Nella lettera si chiedono interventi a partire da quelli di breve periodo: dall’istituzione di una task force nazionale e di un «ambasciatore delle startup» per instaurare un dialogo continuo tra governo e innovatori a quella di uno sportello unico per informare le startup e fornire loro l’accesso a tutti gli strumenti disponibili per affrontare la crisi. Si chiedono poi misure per garantire che le startup non debbano affrontare una crisi di liquidità a seguito del rallentamento dell’economia globale, tra cui il rinvio delle scadenze mensili fiscali e sociali, un congelamento del rimborso degli investimenti governativi, l’iniezione di capitale negli ecosistemi attraverso misure di rifinanziamento e liquidità.
Infine tra le proposte c’è la detrazione fiscale al 65% per tutti gli investimenti in Pmi e startup innovative fino ad un massimo di 1 milione di euro, per investimenti effettuati entro il 30 ottobre 2020 e, in caso di assunzione di personale o di reintroduzione dalla cassa integrazione, azzeramento dei contributi per tutto l’anno 2020.
La petizione per uno «startup emergency act»
Anche VC Hub Italia, associazione di venture capital, si è mossa per chiedere provvedimenti a sostegno del settore e ha lanciato una petizione su Change.org intitolata Un futuro senza futuro? Startup emergency act che ha superato le 5 mila adesioni. Le richieste vanno dall’estensione a startup e Pmi innovative delle misure presenti nel decreto Cura Italia a iniziative eccezionali a sostegno delle filiere dell’innovazione per dare all’ecosistema italiano le stesse condizioni dei concorrenti europei. «La somma di 500 milioni di euro originariamente pensata per il pacchetto a sostegno delle startup non dovrebbe essere oggetto di compromessi al ribasso, trattandosi di una frazione minima di quanto messo in campo dagli altri Paesi», sottolinea Fausto Boni, presidente di VC Hub, in un’intervista al Corriere della Sera.
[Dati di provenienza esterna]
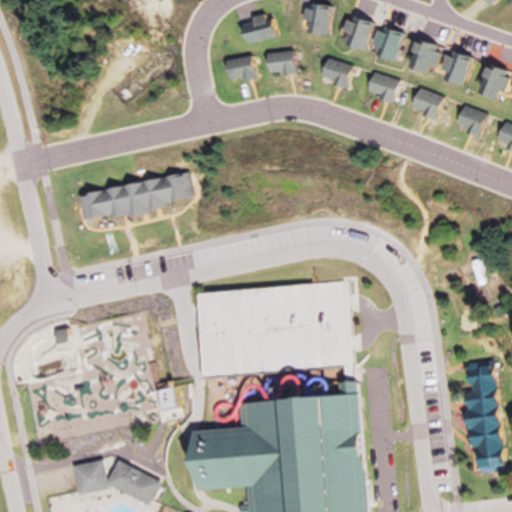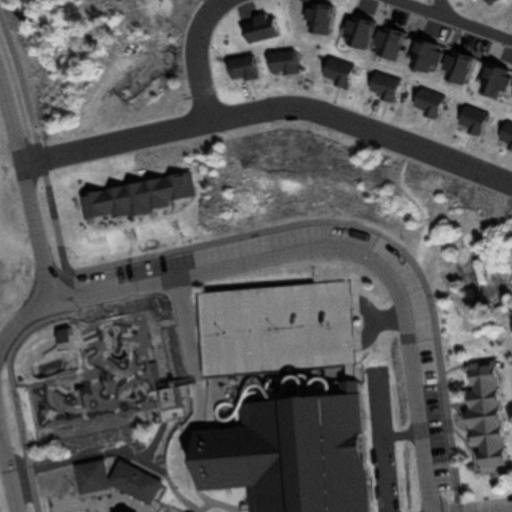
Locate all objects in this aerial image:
building: (484, 2)
road: (438, 9)
building: (320, 21)
road: (451, 22)
building: (258, 29)
building: (353, 34)
building: (382, 44)
road: (195, 57)
building: (418, 58)
building: (279, 63)
building: (448, 68)
building: (239, 69)
building: (332, 73)
building: (150, 74)
building: (485, 82)
building: (376, 87)
building: (508, 88)
road: (269, 109)
building: (462, 120)
building: (502, 136)
road: (39, 160)
road: (26, 196)
building: (133, 198)
road: (358, 225)
road: (339, 250)
building: (275, 330)
road: (4, 396)
building: (165, 398)
building: (481, 417)
building: (299, 450)
building: (113, 481)
road: (499, 510)
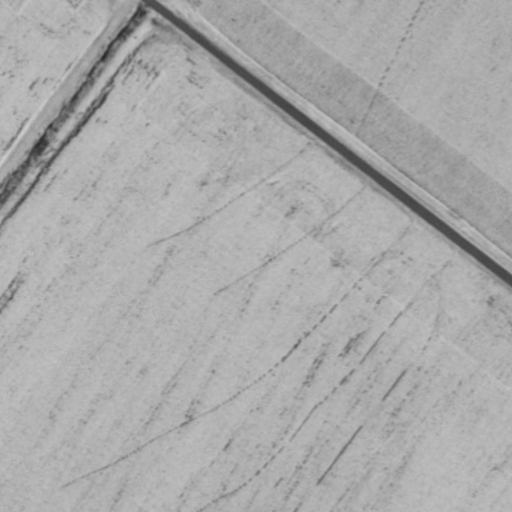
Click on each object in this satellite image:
road: (329, 139)
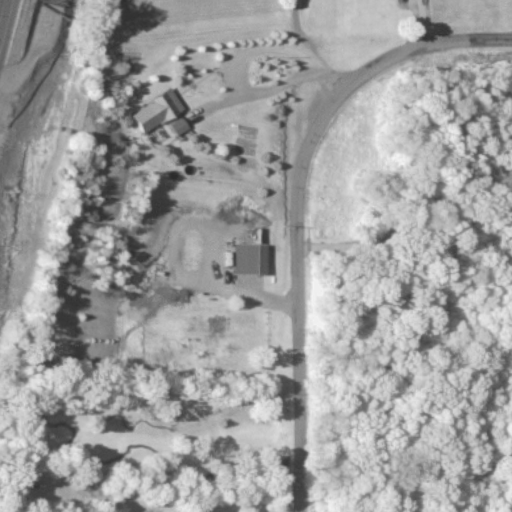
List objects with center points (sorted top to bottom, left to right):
road: (424, 47)
road: (240, 92)
building: (155, 114)
building: (178, 129)
building: (249, 261)
road: (297, 292)
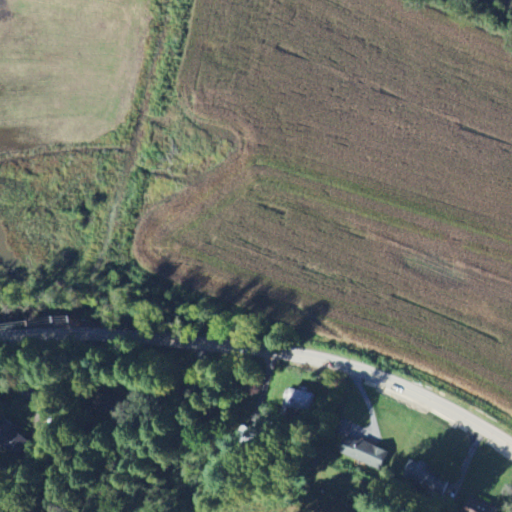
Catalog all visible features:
road: (265, 349)
building: (298, 404)
building: (360, 451)
building: (421, 474)
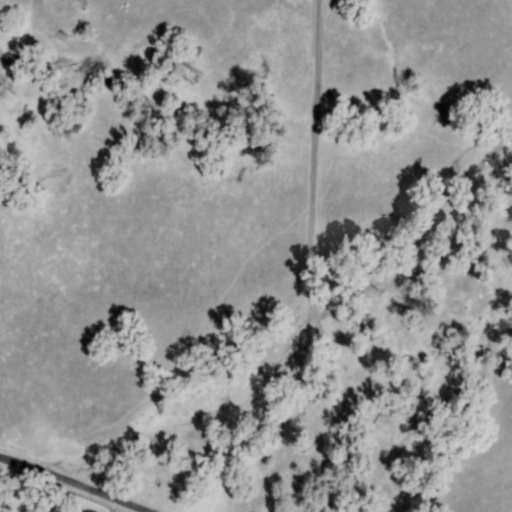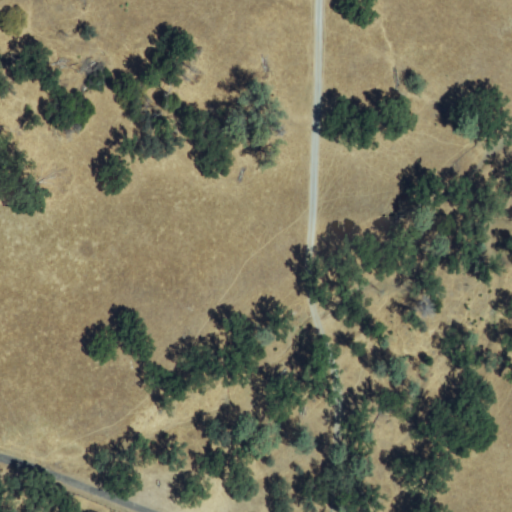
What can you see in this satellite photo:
road: (322, 256)
road: (80, 481)
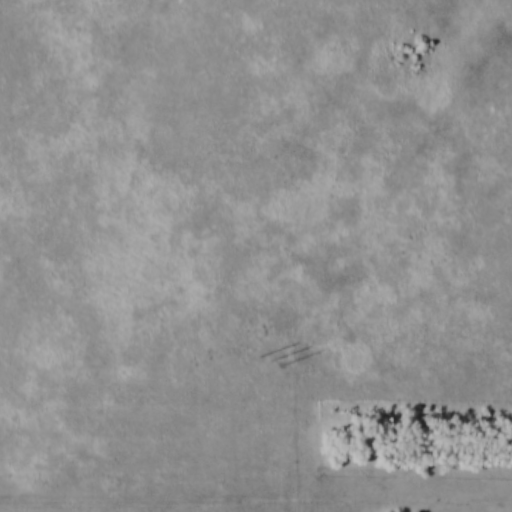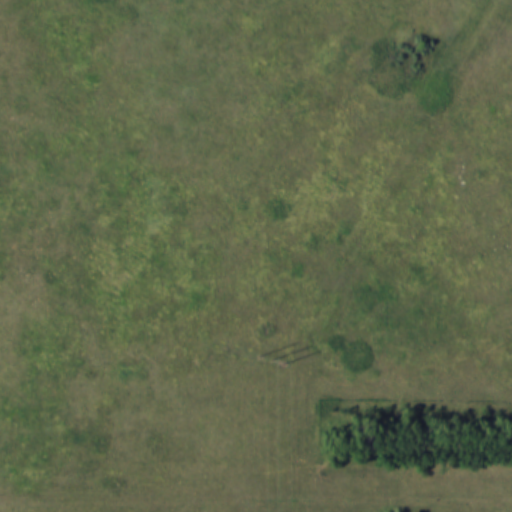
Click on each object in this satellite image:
power tower: (277, 361)
road: (256, 500)
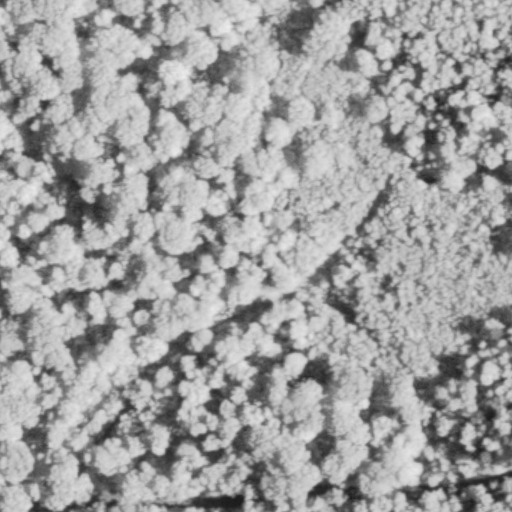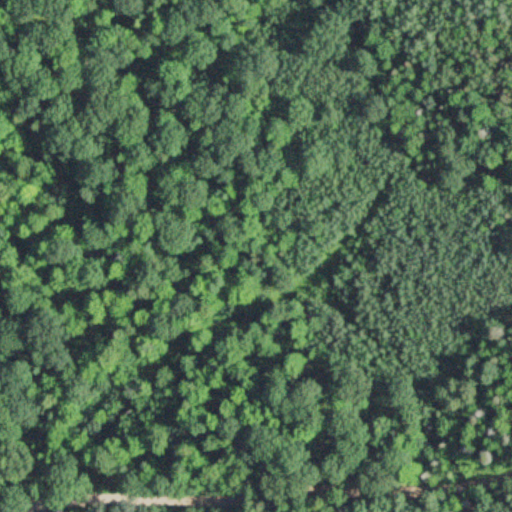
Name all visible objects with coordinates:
park: (255, 255)
road: (256, 498)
VC Hub si batte per la creazione di un fondo apposito per il settore che preveda l’erogazione di finanziamenti agevolati a lungo termine per ammontare pari a quattro volte l’investimento ricevuto a partire da febbraio 2020 da investitori o soci delle startup e delle Pmi innovative. «È necessaria una misura una tantum – conclude Boni – che preveda un finanziamento a fondo perduto per la copertura al 50% dei costi fissi sostenuti dalle imprese. Per essere adeguato questo fondo dovrebbe essere di ampiezza pari ad almeno 200 milioni».